How much product placement is too much?
For many gamers, the answer came the moment the Burger King mascot stepped into the ring of a boxing title on the Xbox 360.
But according to recent studies, gamers are more receptive to in-game advertising than ever before.
Earlier this year, the Neilsen ratings company began a system of measuring the effectiveness of in-game promotion. According to a recent Business Week article, ad spending for brand placement in games is predicted to leap from $75 million a year to $1 billion by 2010.
And the gears are turning. At Montreal's Ubisoft, which makes espionage and stealth games likes Splinter Cell and Rainbow Six, promoter Jeffrey Dickstein's entire job is soliciting advertisers for product placements.
As in James Bond movies, this is often a chance to show off the latest cell-phone or luxury SUV and then blow it up. If the figures from Neilsen are right, there'll be a hell of a lot more explosions.
But developers still have to walk a tightrope if they want to put products in games without pissing off their core fans.
"The earlier the brand is involved in the development process, the better," says Dickstein. "We usually work with brands on concepts 15 months before a game releases, and we usually try to wrap things up six to nine months before launch. This ensures that the integration is organically placed within the game in a seamless fashion, that it is not only subtle but makes sense, too.
"One example of how we put brands into our games was using Visa's fraud protection service in CSI: 3 Dimensions Of Murder. In the game, Visa contacts one of the witnesses to let her know her credit card has been stolen. The witness, when prompted with the correct questions, divulges this information and allows the player to put a timeline to the crime and solve the case."

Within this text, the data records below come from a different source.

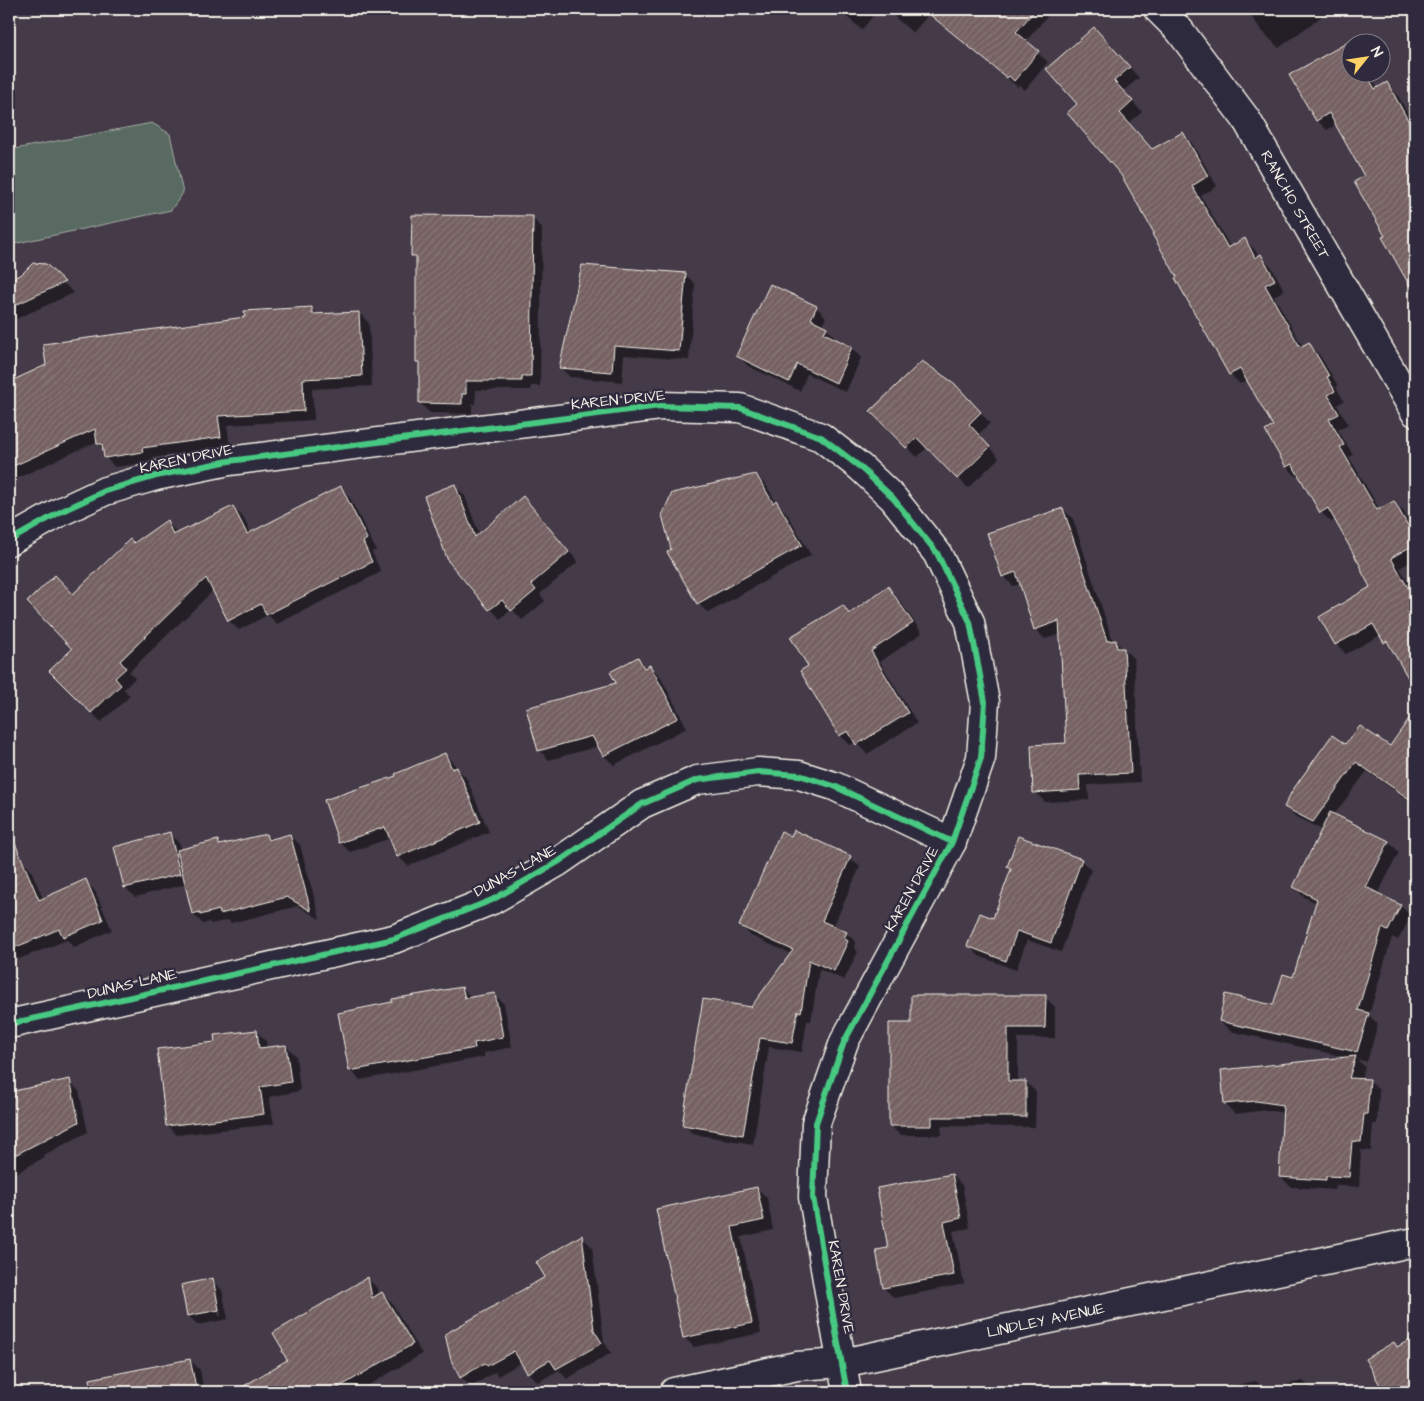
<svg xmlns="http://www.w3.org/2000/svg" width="1424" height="1401" viewBox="0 0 1424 1401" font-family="'Architects Daughter',sans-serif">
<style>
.grass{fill:#596a62;stroke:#a6aea5}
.shadow{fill:#0007;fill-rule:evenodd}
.building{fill:url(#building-hatch);stroke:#f4f1e8}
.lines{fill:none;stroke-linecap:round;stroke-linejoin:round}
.minor-casing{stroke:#f4f1e8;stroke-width:31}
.tertiary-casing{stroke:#f4f1e8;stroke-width:31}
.minor{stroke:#2f2a3d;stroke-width:28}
.tertiary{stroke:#2f2a3d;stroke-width:28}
.cycleway-casing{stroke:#2f2a3d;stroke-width:9}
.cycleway{stroke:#46c982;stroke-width:6}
.labels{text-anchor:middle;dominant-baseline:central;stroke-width:4.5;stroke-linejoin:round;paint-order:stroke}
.street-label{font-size:15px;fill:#f4f1e8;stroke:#2f2a3d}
</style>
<defs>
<pattern id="building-hatch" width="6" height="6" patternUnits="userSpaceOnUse" patternTransform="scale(1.25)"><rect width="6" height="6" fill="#756062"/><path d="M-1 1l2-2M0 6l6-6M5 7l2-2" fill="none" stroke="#897778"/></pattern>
</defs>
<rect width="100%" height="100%" fill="#443a48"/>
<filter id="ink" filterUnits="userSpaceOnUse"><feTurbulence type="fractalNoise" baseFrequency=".02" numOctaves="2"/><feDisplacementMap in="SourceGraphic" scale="10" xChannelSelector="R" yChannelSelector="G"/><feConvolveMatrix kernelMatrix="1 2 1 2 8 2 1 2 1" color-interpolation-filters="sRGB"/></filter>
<g filter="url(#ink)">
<path class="grass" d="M152,123L170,134L183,193L171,210L13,244L9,242V150Z"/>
<path class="shadow" d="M838,9H878L862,30Z
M881,9H1049L1052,11L1025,42L1048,62L1025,90L1019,85L1018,87L929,14L913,33L889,12L887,14Z
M1246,9H1324L1326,13L1279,48L1262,31Z
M1104,39L1139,78L1123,91L1142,112L1129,123L1153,150L1182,133L1192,143L1217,186L1201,196L1231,248L1245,240L1255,250L1259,257L1261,256L1271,266L1284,290L1274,296L1303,347L1309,344L1319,354L1338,386L1336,387L1344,401L1337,405L1348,424L1338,430L1353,455L1349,457L1380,510L1394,502L1404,512L1415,532V559L1400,568L1415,595V687L1395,651L1385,642L1381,635L1346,654L1336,644L1372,587L1364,569L1336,519L1331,522L1321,512L1300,475L1297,477L1287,467L1267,432L1275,427L1248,380L1240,384L1230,374L1156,233L1122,174L1078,104Z
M1352,72H1368L1378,89L1387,84L1397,94L1415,127V292L1384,238L1386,236L1366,176L1337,124L1327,130L1317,120Z
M532,218L542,228L540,386H531V390H476L475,404H472V414L430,413L420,403V365L417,362L418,261L413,256Z
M45,266L74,293L9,322V282Z
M685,274L695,284L689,360L624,355L622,382L570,377L560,367Z
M816,307L826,317L822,326L826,328L836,338L835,340L852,348L861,358L846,392L807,374L800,391L748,366L738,356Z
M311,308L319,315L359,313L369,323L372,386L312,389L314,420L227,425L230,446L152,458V462L115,467L105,457L104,450L98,444V441L9,482V383L48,365Z
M964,395L990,423L978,435L999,458L968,488L928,447L917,457L872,411Z
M756,475L766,485L776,502L786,512L811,555L708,613L698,603L672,550Z
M455,486L465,496L479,534L533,508L578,562L540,594L545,601L522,620L512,609L500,619L449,561Z
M340,488L350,498L376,550L372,552L381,572L277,624L268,615L239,630L229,621L214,590L129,672L135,678L124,689L130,696L101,722L51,671L74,649L73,595L134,545L167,522L178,534L233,507L243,517L251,533Z
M1063,509L1073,519L1113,642H1116L1134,659L1140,782L1088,785L1089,800L1045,802L1035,792L1067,744L1061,634L1045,639L1035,629L1021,584L1013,586L1003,576Z
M888,588L898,598L922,633L880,662L917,723L867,754L856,742L850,745L840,735L810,667L843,607L851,614Z
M638,658L647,668L650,666L660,676L687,728L614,765L604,756L599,746L549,760L539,750L618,684Z
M1415,713V805L1367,771L1334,815L1389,842L1399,852L1378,894L1401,906L1411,916L1398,940L1392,937L1369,1015L1378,1024L1367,1062L1357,1059L1365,1067L1361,1080H1369L1379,1090L1377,1124H1373L1371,1151L1361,1150L1359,1187L1336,1185L1335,1190L1291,1187L1281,1177L1284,1113L1267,1110L1235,1114L1225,1104L1350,1058L1230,1031L1220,1021L1274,1007L1294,978L1317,903L1304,897L1294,887L1322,830L1296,817L1286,807L1346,746L1391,748Z
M445,754L467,779L489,832L408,866L398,856L391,838L350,852L340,842L397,777Z
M170,834L180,844L181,851L217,842L222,846L266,835L271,840L290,835L300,845L320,919L298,906L231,923L228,920L211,924L209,922L203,924L193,914L186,884L135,897L125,887Z
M850,857L860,867L833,927L846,933L856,942L854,948L858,952L844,980L819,969L811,1021H807L802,1052L769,1047L753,1144L693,1134L683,1124L752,1008L792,954L751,936L741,926Z
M21,860L31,870L43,899L85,881L95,891L112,930L74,947L67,940L19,959L17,957L9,961V865Z
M1081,860L1091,870L1061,952L1027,940L1016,970L979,956L969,946L994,919L1012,870L1008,867Z
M462,988L472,998L494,994L504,1004L512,1047L484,1053V1057L360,1080L350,1070Z
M1045,997L1055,1007V1038H1018V1082H1026L1036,1092L1035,1127L941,1126L942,1135H900L890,1125Z
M256,1031L266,1041L267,1049L286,1046L296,1056L300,1091L269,1097L274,1124L177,1135L167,1125L216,1043Z
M69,1081L79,1091L88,1132L44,1155L45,1157L9,1177V1088L19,1091Z
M952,1175L962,1185L970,1228L953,1231L964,1284L894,1298L884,1288L890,1249Z
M757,1188L767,1198L773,1230L741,1237L761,1333L694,1347L684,1337L657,1210Z
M582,1237L592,1247L604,1341L611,1353L567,1379L559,1370L538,1382L528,1373L522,1362L498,1376L495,1372L471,1387L461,1377Z
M368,1279L378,1289L379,1295L382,1293L392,1303L422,1354L357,1392H268L260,1378L289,1361Z
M212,1280L222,1290L228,1319L198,1325L188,1315ZM214,1290H216L221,1316H219Z
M1415,1339V1392H1386L1367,1359L1394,1343L1398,1348Z
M190,1360L200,1370L204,1392H90L88,1381Z
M1256,1381L1264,1389L1303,1381L1314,1392H1202Z
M1029,1386L1035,1392H999Z"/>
<path class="building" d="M923,9H1036L1016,32L1039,51L1014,81L1009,76L1007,78Z
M1094,27L1130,67L1114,81L1133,101L1120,113L1152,149L1183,132L1208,176L1192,186L1228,248L1245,238L1255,258L1261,254L1275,280L1265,285L1300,347L1309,342L1329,376L1327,377L1335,391L1328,395L1339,414L1329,419L1344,445L1340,447L1377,510L1394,501L1415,538V544L1391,558L1415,600V690L1387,641L1384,643L1373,624L1335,645L1319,617L1370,587L1361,570L1362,569L1328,508L1320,513L1292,464L1286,467L1265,431L1273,426L1240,369L1229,375L1175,278L1177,277L1152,234L1154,233L1121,175L1067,113L1077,104L1046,69Z
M1352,40V72H1365L1375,89L1387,82L1415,133V295L1382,237L1385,236L1354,182L1364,176L1329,113L1316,121L1289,75Z
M412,215L533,216L531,376H522V381H466V394H462V404L419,403V362H416V256H411Z
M33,263L46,264L65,282L9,308V280L22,274Z
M582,265L686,273L679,351L614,346L612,372L559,368Z
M770,284L817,306L811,319L827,327L824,333L852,347L836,383L797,364L789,382L736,356Z
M312,307V314L359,312L362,376L303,379L304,411L218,416L221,437L142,448L143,452L104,458L102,444H97L95,429L9,468V382L46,365L43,344L245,317L244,311Z
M922,361L954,383L981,412L969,424L990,447L957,479L917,438L906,448L870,411Z
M756,474L773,503L776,500L802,545L697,604L667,552L671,549L662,515L672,493Z
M455,484L475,537L523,496L569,552L531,584L536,590L511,611L502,600L489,610L448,561L424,496Z
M341,486L367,539L363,542L372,562L266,615L261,604L228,621L206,578L120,661L126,668L115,678L121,685L91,713L49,671L72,649L27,602L55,575L73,594L130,539L134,543L167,520L173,535L233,506L247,534Z
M1063,508L1107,641L1116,640L1117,648H1124L1131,773L1079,775L1080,790L1033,793L1031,745L1066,743L1059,621L1034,630L1016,572L1002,577L987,533Z
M888,586L913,623L871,651L908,713L856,745L848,731L839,736L800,671L808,666L790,637L843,605L849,614Z
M638,657L644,668L650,665L678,718L603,756L592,736L538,751L526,708L616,683L610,672Z
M1415,710V803L1356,762L1313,822L1284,807L1292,791L1332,735L1345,744L1360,726L1390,746Z
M445,753L452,769L457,767L480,822L397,857L385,827L339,843L324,800L396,776L395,774Z
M1330,812L1389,841L1366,887L1401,905L1388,931L1382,928L1358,1010L1369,1013L1357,1052L1219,1021L1225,994L1273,1005L1283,974L1293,977L1317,899L1293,887Z
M9,829L39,900L86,879L103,920L63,937L59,929L9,950Z
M794,830L851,856L822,921L847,932L844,938L848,941L834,971L809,960L801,1012L798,1011L792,1043L760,1038L743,1135L682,1125L703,999L751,1007L793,950L739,926L781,831L791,836Z
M170,832L180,874L124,888L114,847Z
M266,834L268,840L290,834L311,911L287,897L220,914L219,910L200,915V912L192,914L177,850L218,840L219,845Z
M1018,836L1082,859L1051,943L1017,931L1006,961L967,946L980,913L993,918L1011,869L1007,867Z
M462,987L465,998L495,993L503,1037L474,1043L475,1048L349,1071L338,1013L392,1002V999Z
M911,995H1046L1045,1028H1008V1081H1026V1117H932V1126H889V1023H911Z
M257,1030L259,1048L286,1045L291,1082L260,1087L264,1114L166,1126L157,1049L215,1042L214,1035Z
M1356,1056L1349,1078L1370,1079L1367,1114H1364L1361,1142L1352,1141L1349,1177L1326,1176V1180L1279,1177L1283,1105L1256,1101L1224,1104L1221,1070Z
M70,1079L79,1122L9,1158V1092Z
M952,1174L961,1218L944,1222L954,1275L883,1288L876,1250L888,1248L877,1188Z
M757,1187L764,1220L732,1227L752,1323L683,1338L656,1209Z
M582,1235L594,1330L602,1343L556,1369L550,1360L527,1373L514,1351L487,1366L485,1363L460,1378L451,1360L445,1334L545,1277L536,1262Z
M368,1277L372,1298L382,1292L413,1344L331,1392H234L287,1360L282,1351L283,1350L273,1333Z
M213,1278L219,1310L187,1316L181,1285Z
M1415,1337V1392H1384L1365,1359L1394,1342L1397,1347Z
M190,1359L197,1392H91L90,1379Z"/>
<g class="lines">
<g class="minor-casing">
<g id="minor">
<path id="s1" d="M1158,9L1180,31L1246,119L1415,412"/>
<path d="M9,541L60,512L105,491L156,476L229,461L660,406L740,408L821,437L860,467L893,498L937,553L970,622L985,702L981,758L952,842L844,1042L816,1123L813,1197L834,1321L847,1392"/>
<path d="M9,1024L394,939L492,900L558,862L642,804L697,780L758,772L799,775L834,786L952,842"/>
</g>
</g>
<g class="tertiary-casing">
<g id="tertiary">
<path id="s2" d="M674,1392L797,1366L842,1363L1415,1242"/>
</g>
</g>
<use href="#minor" class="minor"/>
<use href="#tertiary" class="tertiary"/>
<g class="cycleway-casing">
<path id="cycleway" d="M9,541L60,512L105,491L156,476L229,461L660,406L740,408L821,437L860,467L893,498L937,553L970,622L985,702L981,758L952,842L844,1042L816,1123L813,1197L834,1321L847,1392
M9,1024L394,939L492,900L558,862L642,804L697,780L758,772L799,775L834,786L952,842"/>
</g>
<use href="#cycleway" class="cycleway"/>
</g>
</g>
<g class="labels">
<g class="street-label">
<text stroke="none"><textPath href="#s1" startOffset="240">RANCHO STREET</textPath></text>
<text transform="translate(618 400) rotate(-6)">KAREN DRIVE</text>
<text transform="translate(186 459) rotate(-12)">KAREN DRIVE</text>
<text transform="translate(515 871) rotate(-29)">DUNAS LANE</text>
<text transform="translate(912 889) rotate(-61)">KAREN DRIVE</text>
<text transform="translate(132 984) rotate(-13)">DUNAS LANE</text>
<text transform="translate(841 1287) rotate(80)">KAREN DRIVE</text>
<text stroke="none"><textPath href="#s2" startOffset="379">LINDLEY AVENUE</textPath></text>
</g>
</g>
<rect width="1424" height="1401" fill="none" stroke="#2f2a3d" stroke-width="30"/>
<rect x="15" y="15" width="1394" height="1371" fill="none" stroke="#f4f1e8" stroke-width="2" filter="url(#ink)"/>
<g transform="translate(1366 58) rotate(60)"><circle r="24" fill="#2f2a3d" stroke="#7e7a81"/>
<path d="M0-4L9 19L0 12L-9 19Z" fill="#ffd166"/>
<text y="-8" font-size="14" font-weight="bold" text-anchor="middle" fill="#f4f1e8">N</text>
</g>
</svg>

Other marketing stats say many gamers are already well versed in virtual product placements. According to the numbers, gamers are easier targets than your average television audience, who are desensitized by repeated exposure.
What's more, the really hardcore gamers polled actually respond more favourably to products found within games. Max Lederman, a specialist in youth marketing, writes about these trends on his website (www.experiencethemessage.com). He thinks games are the new frontier, as long as advertisers don't blow it.
According to Lederman, gamers are more open to ads "strictly because of the sheer novelty of it. Serious gamers totally realize that with added revenue going into game development, they're going to get better games. And that could temper their revolt against the bad integration. They're giving the practice a chance."
But it goes beyond that. Gamers crave verisimilitude. The desire for realism is part of what's fuelled the advances in the industry that mean we now have the power to explore true-to-life virtual cities.
It's why early games actually included fake ads and products to make them more believable. Pop machines in games like Half-Life and Duke Nukem spit out generic colas. Fake billboards lined the tracks of early racing games. The funny thing about this quest for realism is that marketers are now catching up to the possibilities, inserting ads to make the games more "real."
"It is often a choice made to add credibility to a game," says Sarah McIlroy, the director of in-game advertising for Midway games. "Developers typically create fake advertisements as well as generic functional products like cellphones in a game. If done correctly, adding a relevant brand will add authenticity to a game and reach the target audience in a meaningful, engaging way."
Of course, when it's done badly, gamers are quick to let the industry know through forums, flame-mail and not buying the offending titles.
On another level, some games are completely bonded with a brand or product from the start, like the And1 Streetball game, based on a basketball tournament sponsored by the And1 shoe company.
Then there's hiphop clothier Mark Ecko's Get Up, in which, in an ironic twist, players take the role of a street-level graffiti writer striking back at a corporate world. This kind of hubris suggests that the old Burger King-headed dude isn't the last splash of crassness you'll see on your console.
"Here's the paradox of good brand integration," said Lederman. "If it's truly good you won't even notice it. But advertisers want the opposite. For them, if an ad doesn't get noticed it's a failure.
"That's why they usually do too much... and fail anyway."